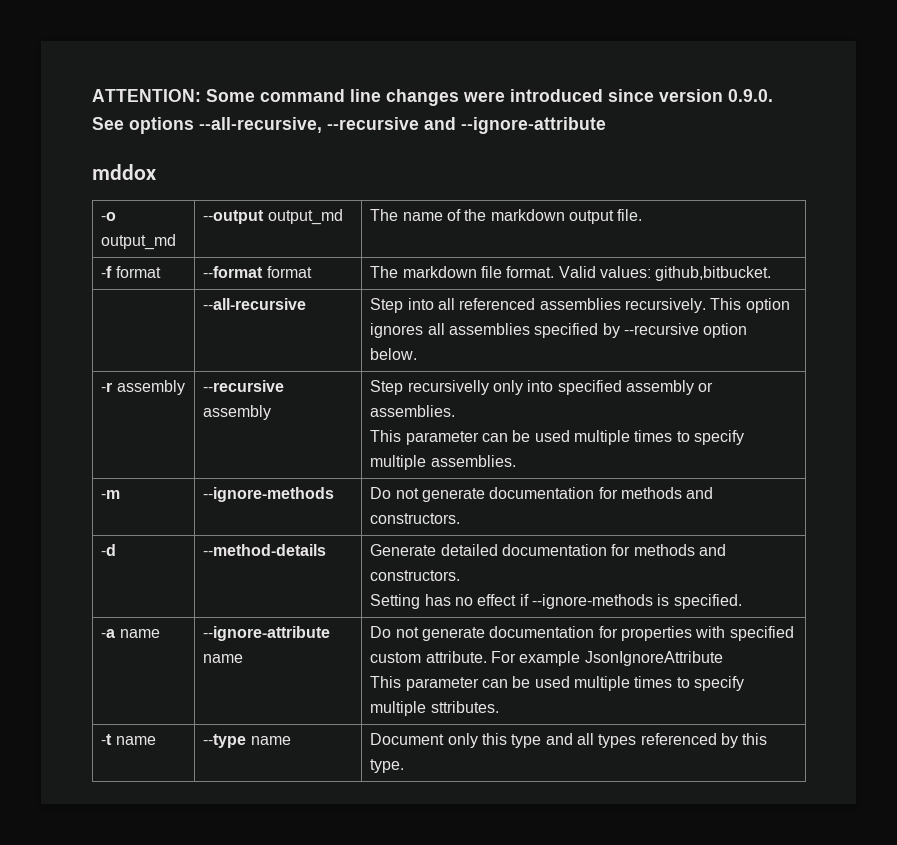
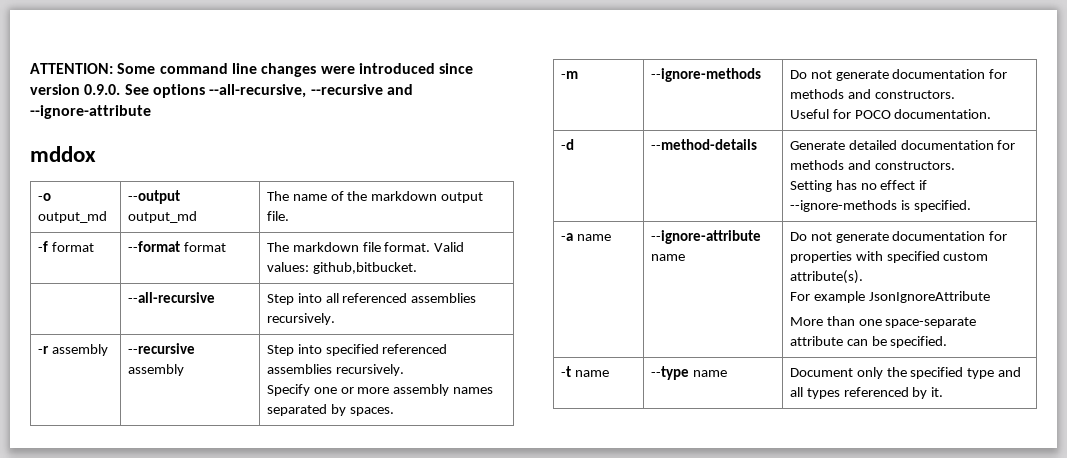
[710,298,790,313] [370,323,748,338] [370,348,418,360] This option ignores all assemblies specified by --recursive option below. -> (335, 319) none
[407,380,714,395] [370,405,456,417] [370,430,744,445] [370,455,516,470] recursivelly only into specified assembly or assemblies. // This parameter can be used multiple times to specify multiple assemblies. -> [297,344,448,356] [266,364,404,376] [266,384,494,396] [266,404,394,416] into specified referenced assemblies recursively. // Specify one or more assembly names separated by spaces.
(461, 518) none -> [789,109,992,119] // Useful for POCO documentation.
[425,651,487,663] attribute. -> [789,270,863,284] attribute(s). //
[370,676,744,691] [370,701,499,716] This parameter can be used multiple times to specify multiple sttributes. -> [789,316,977,328] [789,336,948,348] More than one space-separate attribute can be specified.
[481,733,507,745] this -> [886,367,964,379] the specified
[742,733,768,745] [370,759,405,773] this type. -> [931,387,944,397] it.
= = =
WHAT IS BEING ASKED — Copy every line above exactly, leaving no picture in the copy.

ANSWER SPACE —
[710,298,790,313] [370,323,748,338] [370,348,418,360] This option ignores all assemblies specified by --recursive option below. -> (335, 319) none
[407,380,714,395] [370,405,456,417] [370,430,744,445] [370,455,516,470] recursivelly only into specified assembly or assemblies. // This parameter can be used multiple times to specify multiple assemblies. -> [297,344,448,356] [266,364,404,376] [266,384,494,396] [266,404,394,416] into specified referenced assemblies recursively. // Specify one or more assembly names separated by spaces.
(461, 518) none -> [789,109,992,119] // Useful for POCO documentation.
[425,651,487,663] attribute. -> [789,270,863,284] attribute(s). //
[370,676,744,691] [370,701,499,716] This parameter can be used multiple times to specify multiple sttributes. -> [789,316,977,328] [789,336,948,348] More than one space-separate attribute can be specified.
[481,733,507,745] this -> [886,367,964,379] the specified
[742,733,768,745] [370,759,405,773] this type. -> [931,387,944,397] it.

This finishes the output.